About this exercise → Reproduce the text of every entry below verbatim, line for line, and omit the pictures from your answer.

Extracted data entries
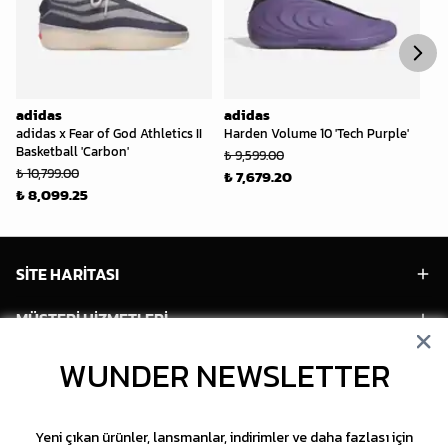
adidas
adidas
ad
adidas x Fear of God Athletics II
Harden Volume 10 'Tech Purple'
Wa
Basketball 'Carbon'
Mi
₺ 9,599.00
₺ 10,799.00
₺ 
₺ 7,679.20
₺ 8,099.25
₺ 
SİTE HARİTASI
MÜŞTERİ HİZMETLERİ
HESABIM
WUNDER NEWSLETTER
POPÜLER MODELLER
Yeni çıkan ürünler, lansmanlar, indirimler ve daha fazlası için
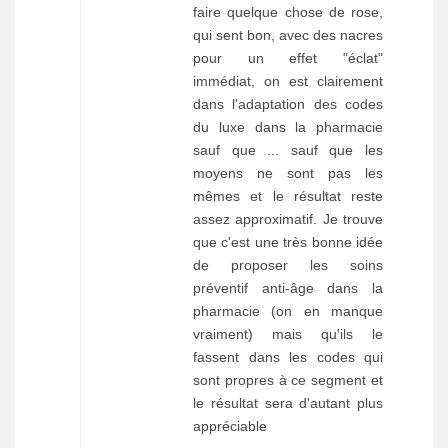
faire quelque chose de rose,
qui sent bon, avec des nacres
pour un effet "éclat"
immédiat, on est clairement
dans l'adaptation des codes
du luxe dans la pharmacie
sauf que ... sauf que les
moyens ne sont pas les
mêmes et le résultat reste
assez approximatif. Je trouve
que c'est une très bonne idée
de proposer les soins
préventif anti-âge dans la
pharmacie (on en manque
vraiment) mais qu'ils le
fassent dans les codes qui
sont propres à ce segment et
le résultat sera d'autant plus
appréciable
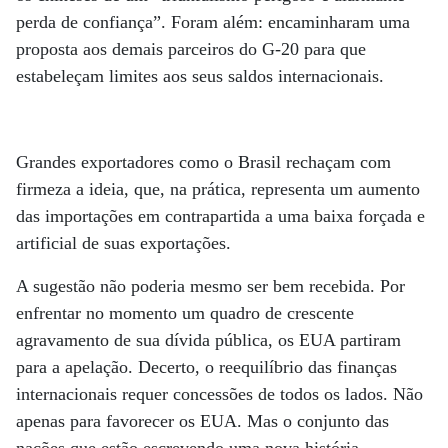
perda de confiança”. Foram além: encaminharam uma
proposta aos demais parceiros do G-20 para que
estabeleçam limites aos seus saldos internacionais.
Grandes exportadores como o Brasil rechaçam com
firmeza a ideia, que, na prática, representa um aumento
das importações em contrapartida a uma baixa forçada e
artificial de suas exportações.
A sugestão não poderia mesmo ser bem recebida. Por
enfrentar no momento um quadro de crescente
agravamento de sua dívida pública, os EUA partiram
para a apelação. Decerto, o reequilíbrio das finanças
internacionais requer concessões de todos os lados. Não
apenas para favorecer os EUA. Mas o conjunto das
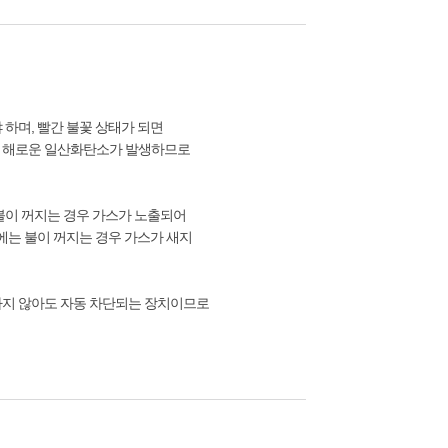
하며, 빨간 불꽃 상태가 되면
에 해로운 일산화탄소가 발생하므로
불이 꺼지는 경우 가스가 노출되어
에는 불이 꺼지는 경우 가스가 새지
하지 않아도 자동 차단되는 장치이므로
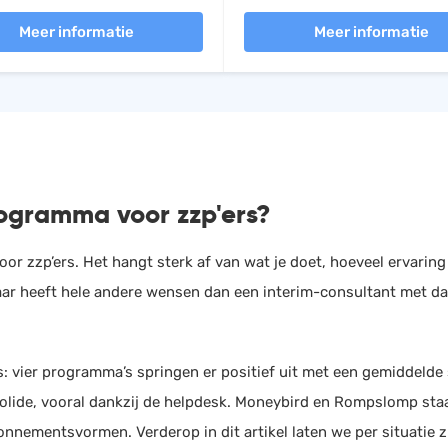
Meer informatie
Meer informatie
ogramma voor zzp'ers?
oor zzp’ers. Het hangt sterk af van wat je doet, hoeveel ervaring
jaar heeft hele andere wensen dan een interim-consultant met d
: vier programma’s springen er positief uit met een gemiddelde
lide, vooral dankzij de helpdesk. Moneybird en Rompslomp staa
onnementsvormen. Verderop in dit artikel laten we per situatie 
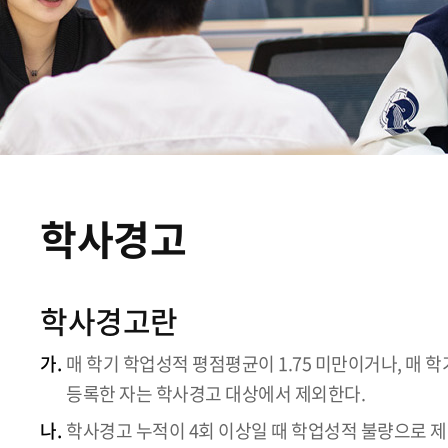
학사경고
학사경고란
가.
매 학기 학업성적 평점평균이 1.75 미만이거나, 매 
등록한 자는 학사경고 대상에서 제외한다.
나.
학사경고 누적이 4회 이상일 때 학업성적 불량으로 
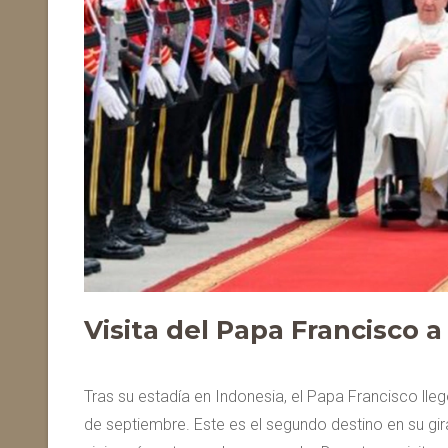
Visita del Papa Francisco
Tras su estadía en Indonesia, el Papa Francisco lle
de septiembre. Este es el segundo destino en su gira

Written response →
adidas
adidas
ad
adidas x Fear of God Athletics II
Harden Volume 10 'Tech Purple'
Wa
Basketball 'Carbon'
Mi
₺ 9,599.00
₺ 10,799.00
₺ 
₺ 7,679.20
₺ 8,099.25
₺ 
SİTE HARİTASI
MÜŞTERİ HİZMETLERİ
HESABIM
WUNDER NEWSLETTER
POPÜLER MODELLER
Yeni çıkan ürünler, lansmanlar, indirimler ve daha fazlası için
faire quelque chose de rose,
qui sent bon, avec des nacres
pour un effet "éclat"
immédiat, on est clairement
dans l'adaptation des codes
du luxe dans la pharmacie
sauf que ... sauf que les
moyens ne sont pas les
mêmes et le résultat reste
assez approximatif. Je trouve
que c'est une très bonne idée
de proposer les soins
préventif anti-âge dans la
pharmacie (on en manque
vraiment) mais qu'ils le
fassent dans les codes qui
sont propres à ce segment et
le résultat sera d'autant plus
appréciable
perda de confiança”. Foram além: encaminharam uma
proposta aos demais parceiros do G-20 para que
estabeleçam limites aos seus saldos internacionais.
Grandes exportadores como o Brasil rechaçam com
firmeza a ideia, que, na prática, representa um aumento
das importações em contrapartida a uma baixa forçada e
artificial de suas exportações.
A sugestão não poderia mesmo ser bem recebida. Por
enfrentar no momento um quadro de crescente
agravamento de sua dívida pública, os EUA partiram
para a apelação. Decerto, o reequilíbrio das finanças
internacionais requer concessões de todos os lados. Não
apenas para favorecer os EUA. Mas o conjunto das
하며, 빨간 불꽃 상태가 되면
에 해로운 일산화탄소가 발생하므로
불이 꺼지는 경우 가스가 노출되어
에는 불이 꺼지는 경우 가스가 새지
하지 않아도 자동 차단되는 장치이므로
Meer informatie
Meer informatie
ogramma voor zzp'ers?
oor zzp’ers. Het hangt sterk af van wat je doet, hoeveel ervaring
jaar heeft hele andere wensen dan een interim-consultant met d
: vier programma’s springen er positief uit met een gemiddelde
lide, vooral dankzij de helpdesk. Moneybird en Rompslomp staa
onnementsvormen. Verderop in dit artikel laten we per situatie 
학사경고
학사경고란
가.
매 학기 학업성적 평점평균이 1.75 미만이거나, 매 
등록한 자는 학사경고 대상에서 제외한다.
나.
학사경고 누적이 4회 이상일 때 학업성적 불량으로 
Visita del Papa Francisco
Tras su estadía en Indonesia, el Papa Francisco lle
de septiembre. Este es el segundo destino en su gira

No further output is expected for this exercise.